## THE PROBLEM
Exactly as written, return every line of the data below apart from the pictures.

┌──

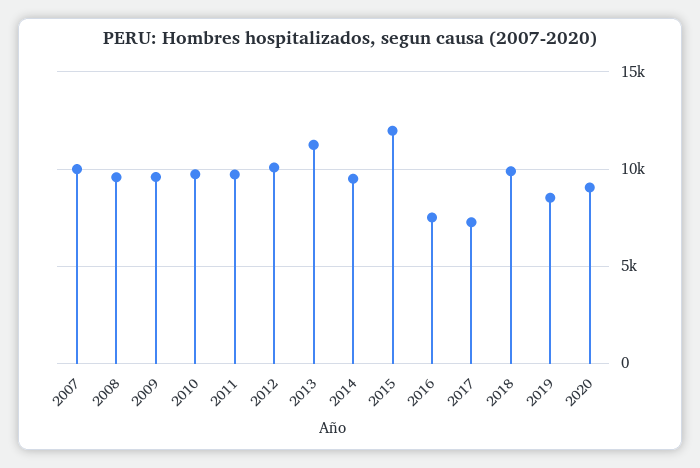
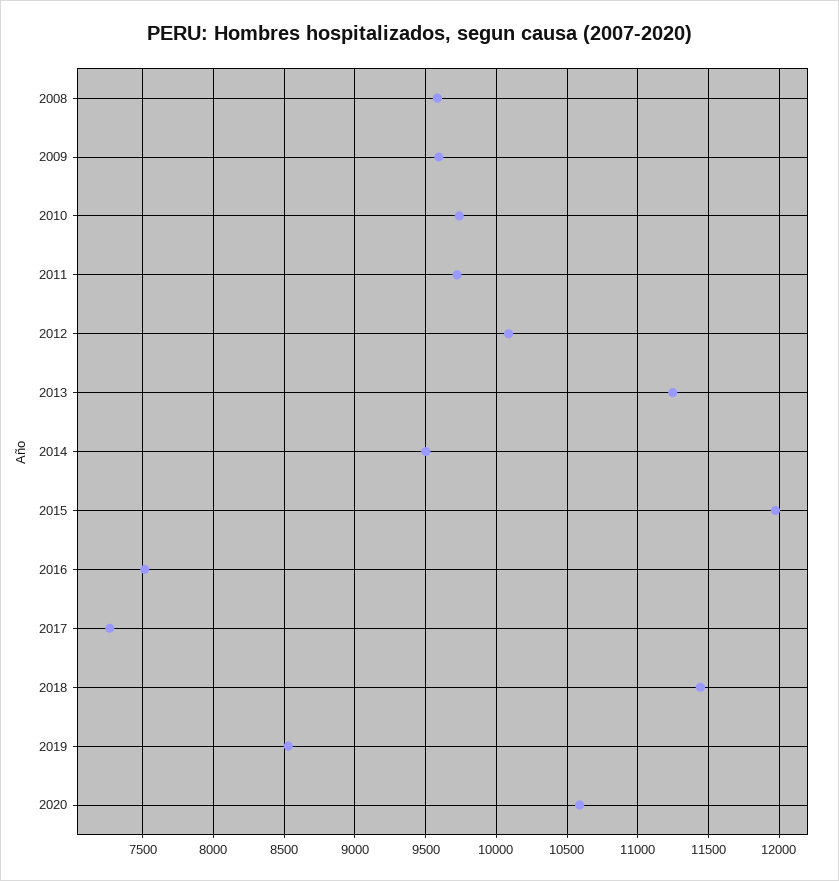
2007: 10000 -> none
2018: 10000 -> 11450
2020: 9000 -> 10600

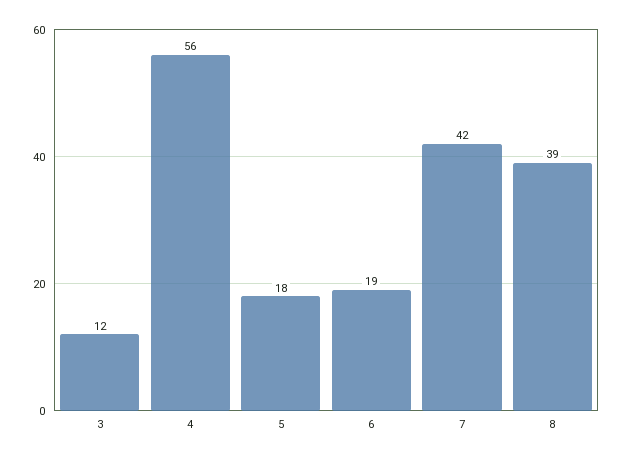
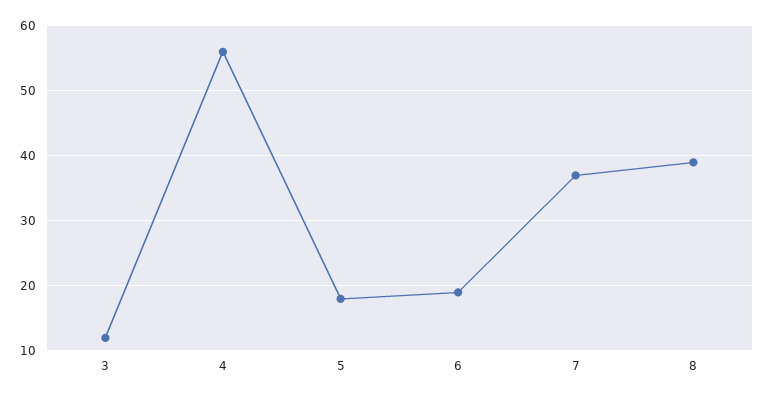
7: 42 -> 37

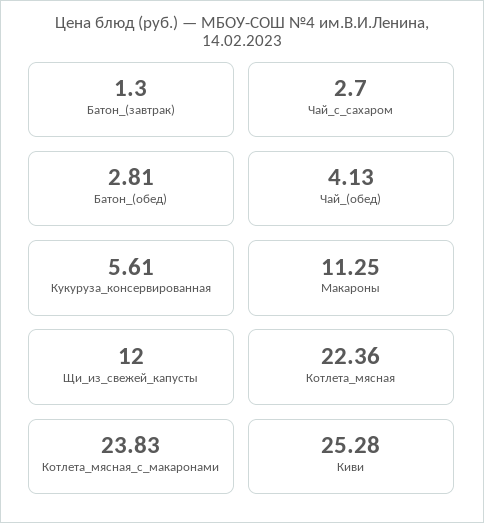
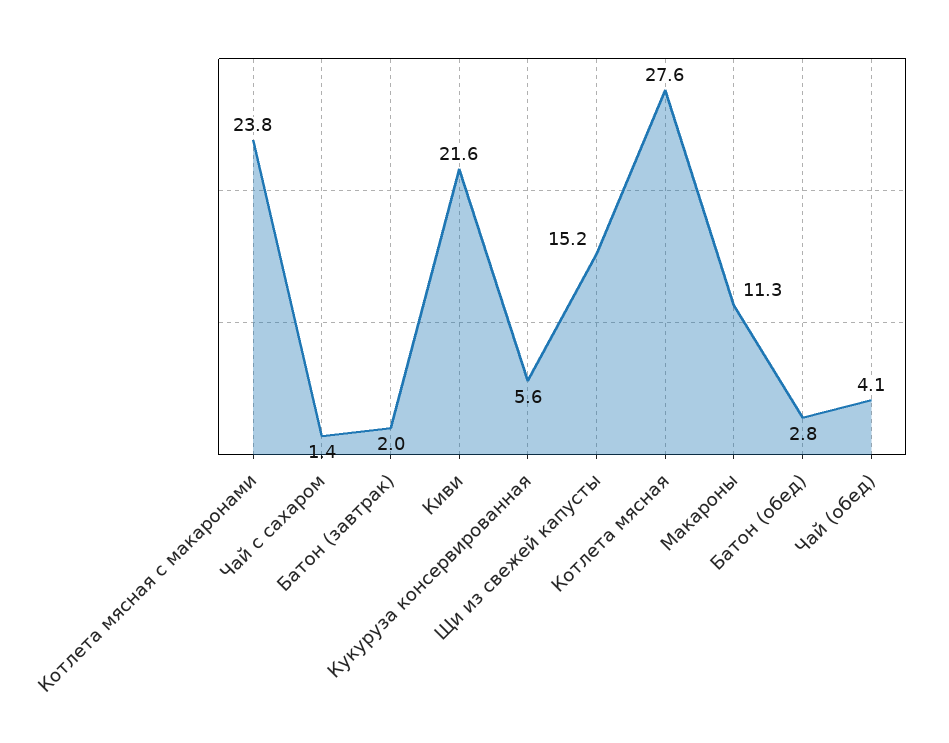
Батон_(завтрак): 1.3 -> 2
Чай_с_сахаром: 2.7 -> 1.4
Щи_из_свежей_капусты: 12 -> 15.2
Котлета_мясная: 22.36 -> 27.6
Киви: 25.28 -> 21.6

└──

## SOLUTION BELOW
2007: 10000 -> none
2018: 10000 -> 11450
2020: 9000 -> 10600

7: 42 -> 37

Батон_(завтрак): 1.3 -> 2
Чай_с_сахаром: 2.7 -> 1.4
Щи_из_свежей_капусты: 12 -> 15.2
Котлета_мясная: 22.36 -> 27.6
Киви: 25.28 -> 21.6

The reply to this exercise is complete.